I am referring to serious childhood illnesses like chickenpox and measles (and whooping cough in my example, this is most definitely not the same as a minor illness and minor cough).
Whilst not all children are immuno-compromised, like Bianca, you might not actually know if a child is or not and you might not know what other things a particular child is dealing with that could put them at higher risk. You also won't know if a child is fully immunised against these diseases or not, and so by the time symptoms appear for a particular child, it is often too late and many others would have potentially been exposed, because these illnesses spread before symptoms appear.
And what if for instance your child is exposed to say rubella because a friend or a sibling got it and you know that there is a chance your child might get it because they were not immunised against it, if your child gets it, your child will usually be infectious before actual symptoms start. Don't you think it would be fair to at least notify the centre of the exposure and possible development of the illness in case your child spreads the disease to somebody who is pregnant (and certainly you won't always know if somebody is pregnant or not)? Don't you think it would be fair to at least give this person the chance to possibly stay away until the risk is mostly over?

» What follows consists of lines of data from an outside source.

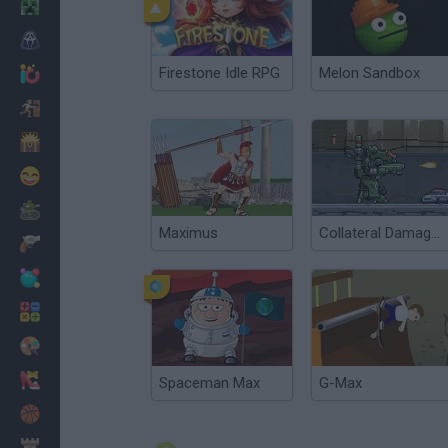
Minecraft
Horror
Firestone Idle RPG
Melon Sandbox
io Games
Escape
Dinosaurs
Funny
War
Maximus
Collateral Damages
Weapons
Balls
Math
Painting
Fashion
Spaceman Max
G-Max
Basket
Strategy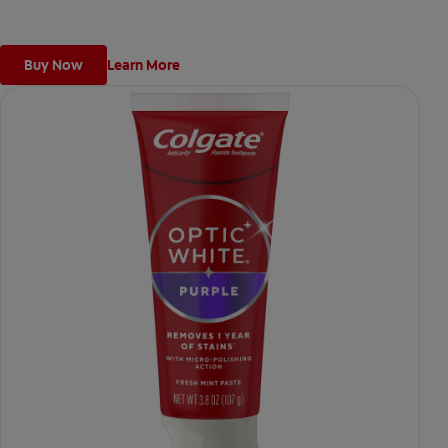
*when brushing twice daily for 3 weeks
Buy Now
Learn More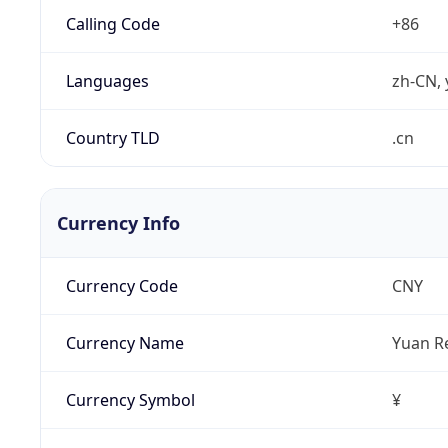
Calling Code
+86
Languages
zh-CN, 
Country TLD
.cn
Currency Info
Currency Code
CNY
Currency Name
Yuan R
Currency Symbol
¥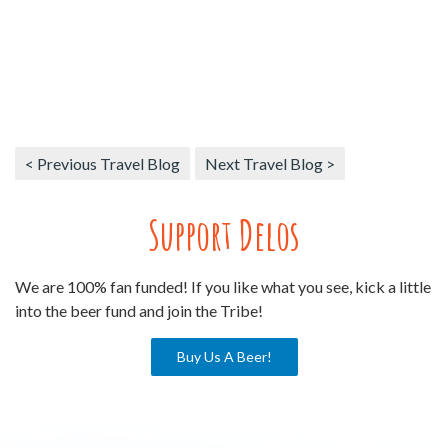
< Previous Travel Blog
Next Travel Blog >
Support Delos
We are 100% fan funded! If you like what you see, kick a little
into the beer fund and join the Tribe!
Buy Us A Beer!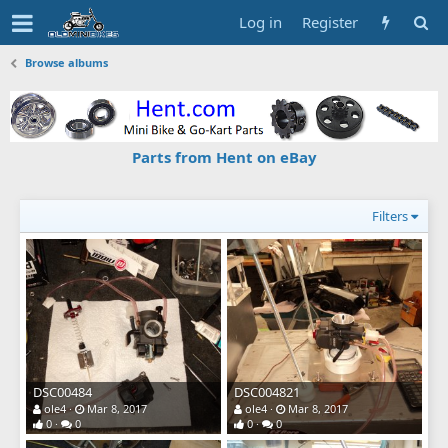
Log in
Register
Browse albums
Parts from Hent on eBay
Filters
DSC00484
DSC004821
ole4
Mar 8, 2017
ole4
Mar 8, 2017
0
0
0
0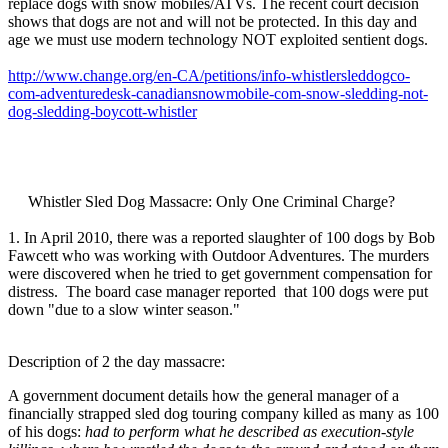
replace dogs with snow mobiles/ATVs. The recent court decision
shows that dogs are not and will not be protected. In this day and
age we must use modern technology NOT exploited sentient dogs.
http://www.change.org/en-CA/petitions/info-whistlersleddogco-
com-adventuredesk-canadiansnowmobile-com-snow-sledding-not-
dog-sledding-boycott-whistler
Whistler Sled Dog Massacre: Only One Criminal Charge?
1. In April 2010, there was a reported slaughter of 100 dogs by Bob
Fawcett who was working with Outdoor Adventures. The murders
were discovered when he tried to get government compensation for
distress. The board case manager reported that 100 dogs were put
down "due to a slow winter season."
Description of 2 the day massacre:
A government document details how the general manager of a
financially strapped sled dog touring company killed as many as 100
of his dogs:
had to perform what he described as execution-style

In many of these cases, the quicker you can do something to try and prevent it, the more successful it will be and the longer you leave it or if you just sit and wait for symptoms, the more serious it can be. And let's be honest, measles for instance is way way more serious and aggressive than chickenpox - could you honestly say that you know for a fact that all children at your centre received their MMR vaccinations? Whilst it is safe to assume most did, it is also fair to say that some may not have.